As SLPs, comprehending the sensory needs of children with sensory processing disorder allows us to better understand, help, and have more effective speech therapy sessions.
It is not uncommon for a child with sensory processing disorder (SPD) to also receive speech services. SPD is especially common in those diagnosed with autism – research shows 78% of autistic children present with sensory difficulties!  Often times children with SPD are viewed as lazy or as having behavioral issues, when in reality the sensory problems are the cause. This is why it is crucial that, as SLPs, we gain an understanding of SPD and how to help a child with their sensory needs. In doing so, we can understand the root of the behavior, avoid meltdowns, and make progress in intervention.
What is sensory processing disorder?
Children with SPD do not have adequate sensory processing skills to receive, organize, interpret and respond to sensory information efficiently. This negatively affects their attention, behavior, and development.
Indicators that a child may have sensory processing disorder:
- Unusually high activity level
- Unusually low activity level
- Displays poor body awareness – clumsy, difficulty with balance and motor skills
- Unpredictable and/or unsafe behaviors
- Behavior issues – short attention span, impulsivity, excessive tantrums
- Takes a long time to learn a new skill
- Display low muscle tone – floppy, leans on others for support
- Difficulty with academic areas despite normal intelligence
- Difficulty with gross and fine motor skills – handwriting, using scissors, tying shoes, buttoning, etc.
- Avoids certain textures while eating or playing
You may know that a child on your caseload has SPD because they have a diagnosis and are seeing an occupational therapist (OT). If you suspect a child has SPD, recommend them for an OT evaluation.
*Speech-language pathologists do not diagnose or treat SPD.
What are the different types of SPD? 
Little stimulation overloads the sensory system. High-alert.
- Hyper-Responsive Type: high level of arousal, distracted (eye darting and fidgety), irritable, impulsive
- Avoidant Type: high level of arousal, fearful, anxious, avoids engagement and stimulation
Requires a lot of stimulation to register sensory information. Lethargic.
- Hypo-Responsive Type: low level of arousal, lack of interest, passive engagement
- Sensory-Seeking Type: low level of arousal, seeks excessive movements, takes risks
What can we do in our sessions?
Overall, try to decrease sensory experiences. A quiet, dim, enclosed space is ideal. If the child starts to get over-stimulated, use calming sensory strategies such as firm squeezes, rocking, or white noise. Avoid any toys or games with unexpected movements, loud sounds, or that are scented (markers, play dough).

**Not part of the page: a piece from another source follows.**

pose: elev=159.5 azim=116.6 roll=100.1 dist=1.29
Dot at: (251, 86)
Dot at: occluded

Using a visual schedule can help them anticipate future sensory experiences.
Overall, try to increase sensory experiences. Create a sensory-rich environment for the child to explore and engage with. Use alerting sensory strategies to help the child engage. For example, jumping, swinging, tickling, loud noises, crashing on a pad, and using sensory bins can help with the child’s attention. Try using novel and motivating toys and activities to increase engagement and sensory reactivity. The use of a visual schedule is also helpful.
If the child is older and aware of their sensory difficulties, encourage them to communicate when they are feeling overwhelmed or underwhelmed. Discuss their sensory strategies with them and help him or her with them. If the student is seeing an OT, talk with them to get their suggestions of how to help that particular student with their sensory needs.
 Miller, L.J., S. Schoen, J.Coll, B. Brett-Green, and M. Reale. Final report: Quantitative psychophysiologic evaluation of Sensory Processing in children with autistic spectrum disorders. Los Angeles, CA: Cure Autism Now, February 2005.
 Miller, L.J., Nielsen, D.M., Schoen, S.A. (2012). Attention deficit hyperactivity disorder and sensory modulation disorder: A comparison of behavior and physiology. Research in Developmental Disabilities, 33(3), 804-818.